Bryant P E
School of Biomedical Sciences, University of St Andrews, Scotland, UK.
Int J Radiat Biol. 1998 Mar;73(3):243-51. doi: 10.1080/095530098142338.
To present and evaluate the 'signal' model for the formation of radiation-induced chromatid breaks.

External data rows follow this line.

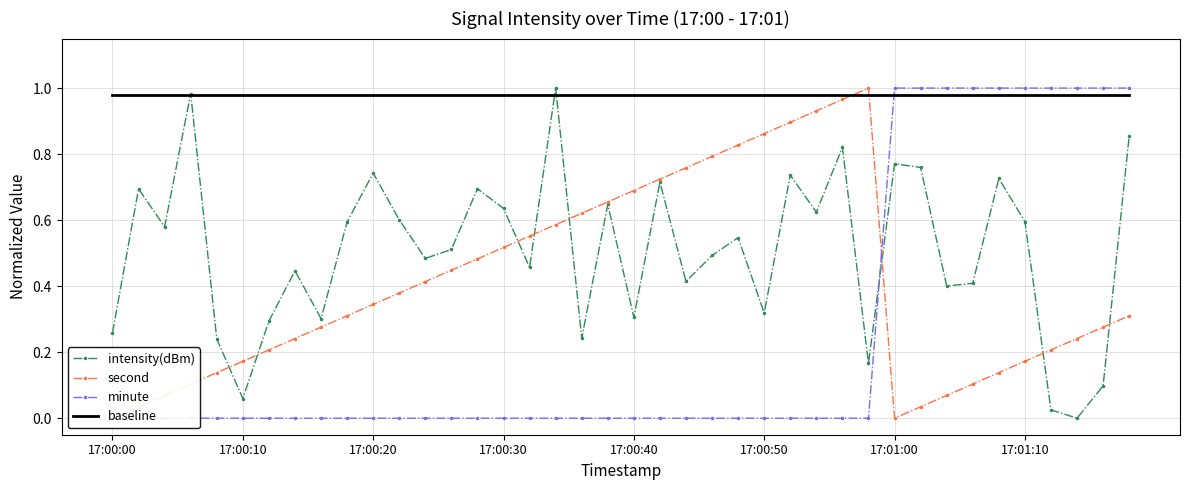

What is the highest value of the intensity(dBm) series?

1.0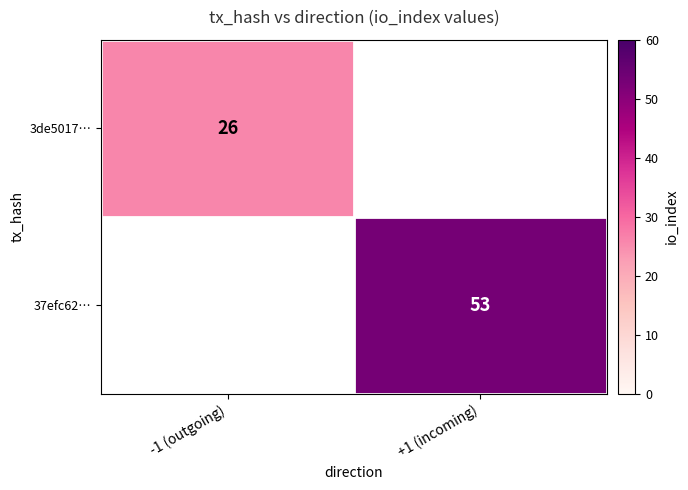

True or false: 37efc62… has a value of 95 at +1 (incoming).

False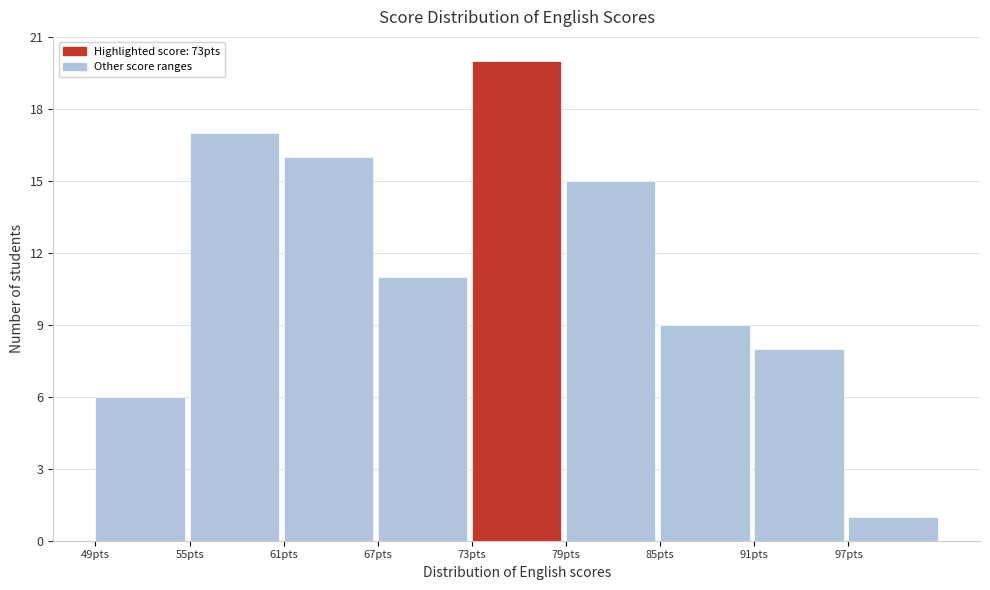

Which range on the x-axis has the tallest bar?

73 to 79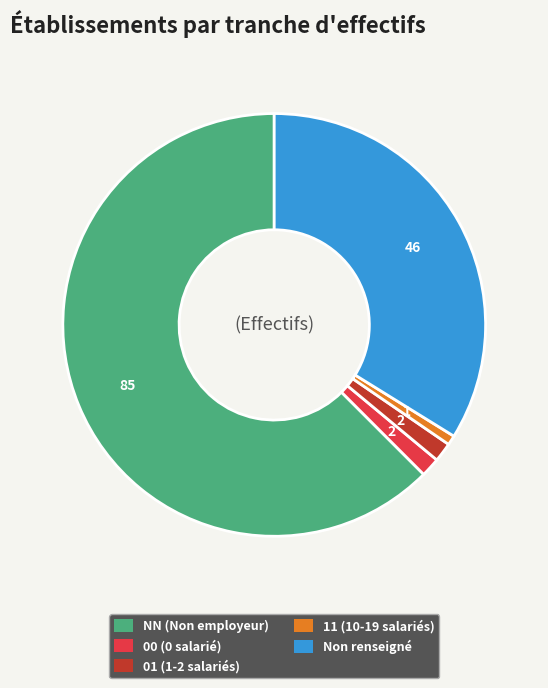

Is there a majority slice in this chart?

Yes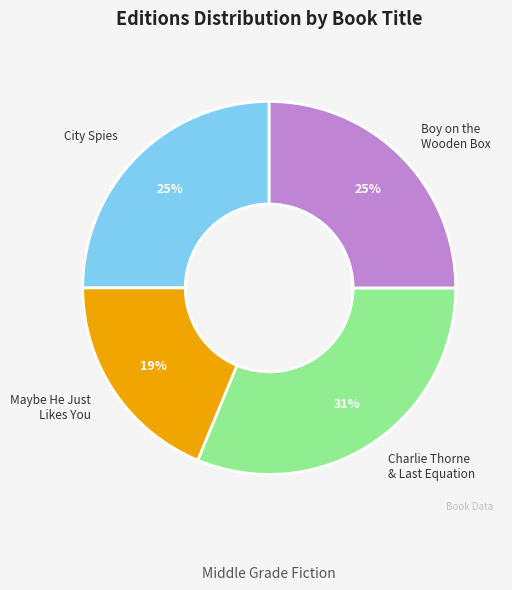

To the nearest percent, what is the average slice percentage?

25%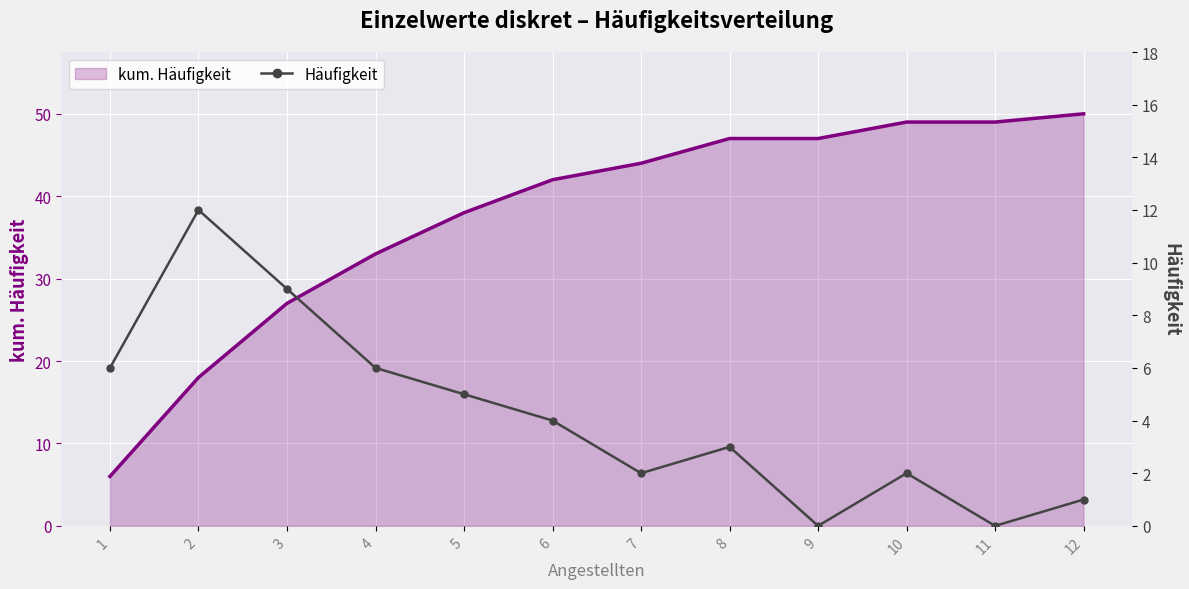

True or false: kum. Häufigkeit and Häufigkeit cross at least once.

False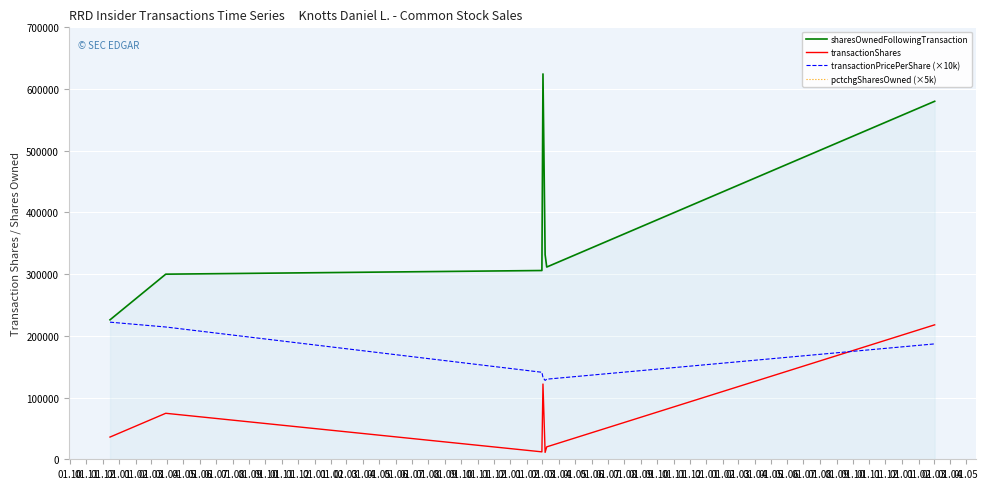

What is the sum of all transactionShares values?

493637.0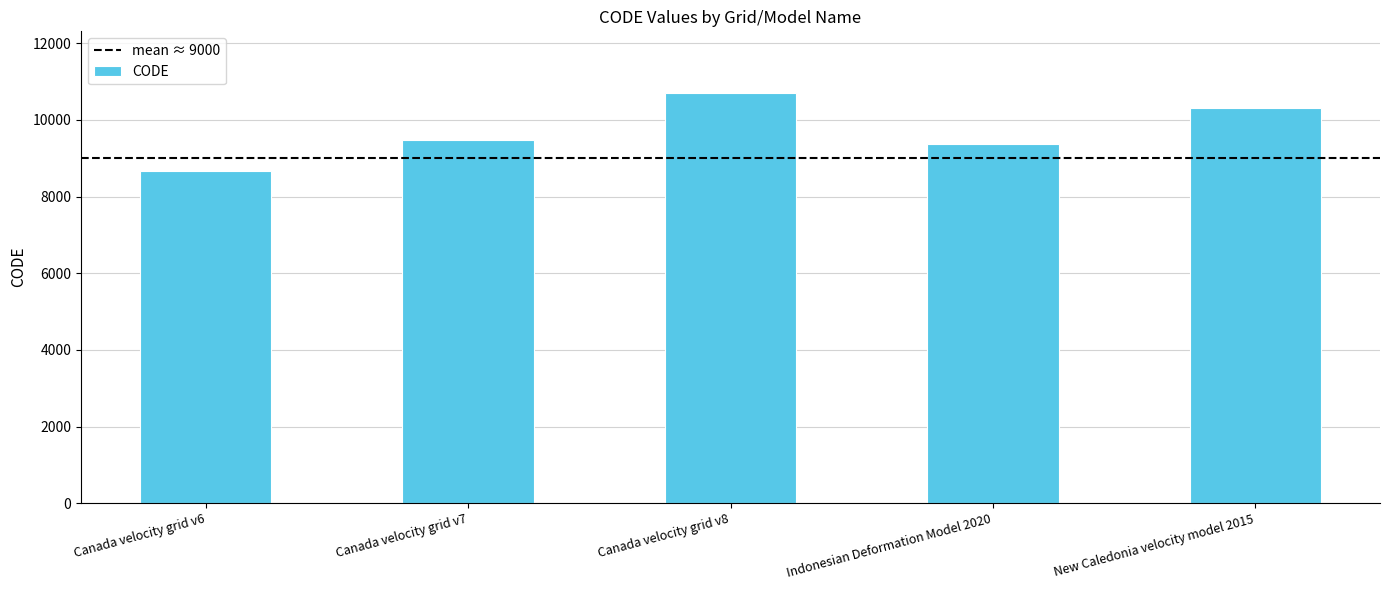

Is it true that the value at Indonesian Deformation Model 2020 is 6060?

False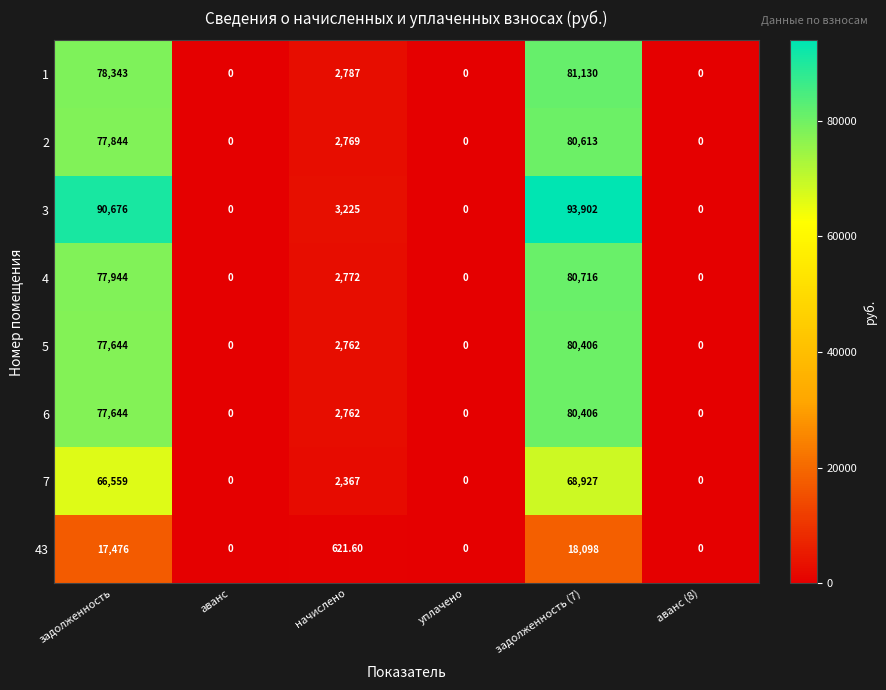

At which category does the chart reach its peak across all series?

задолженность (7)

Chromatid breaks in human cells represent the apparent interstitial loss of up to about 40 Mbp of DNA, difficult to account for as single lesions under the classical 'breakage-and-reunion' hypothesis. If breakage-first resulted from two interacting DNA double-strand breaks (dsb) with the loss or displacement of the intervening fragment, a dose-squared relationship would be predicted for chromatid breaks. However, the relationship between chromatid break frequency and dose for human cells is linear. The alternative 'exchange' model of Revell is based on the principle of the interaction of two initiating lesions, thus also predicting a dose-squared relationship for chromatid 'breaks'. The signal model explains the conversion of dsb into chromatid breaks on the assumption that a single dsb generates a signal which triggers the cell to initiate a recombinational exchange involving a large loop of chromatin. Incomplete exchanges would be observed as chromatid breaks. Possible candidates for the signalling molecule(s) are DNA protein kinase (DNA PK) and the ATM protein.
提出并评估辐射诱导染色单体断裂形成的“信号”模型。
人类细胞中的染色单体断裂表现为高达约40兆碱基对DNA的明显间质丢失,在经典的“断裂-重连”假说下,难以将其解释为单个损伤。如果断裂首先是由两个相互作用的DNA双链断裂(dsb)导致中间片段丢失或移位,那么染色单体断裂将呈现剂量平方关系。然而,人类细胞中染色单体断裂频率与剂量之间的关系是线性的。Revell的另一种“交换”模型基于两个起始损伤相互作用的原理,因此也预测染色单体“断裂”呈剂量平方关系。信号模型假设单个dsb产生一个信号,该信号触发细胞启动涉及大染色质环的重组交换,从而解释dsb向染色单体断裂的转化。不完全交换将表现为染色单体断裂。信号分子的可能候选者是DNA蛋白激酶(DNA PK)和ATM蛋白。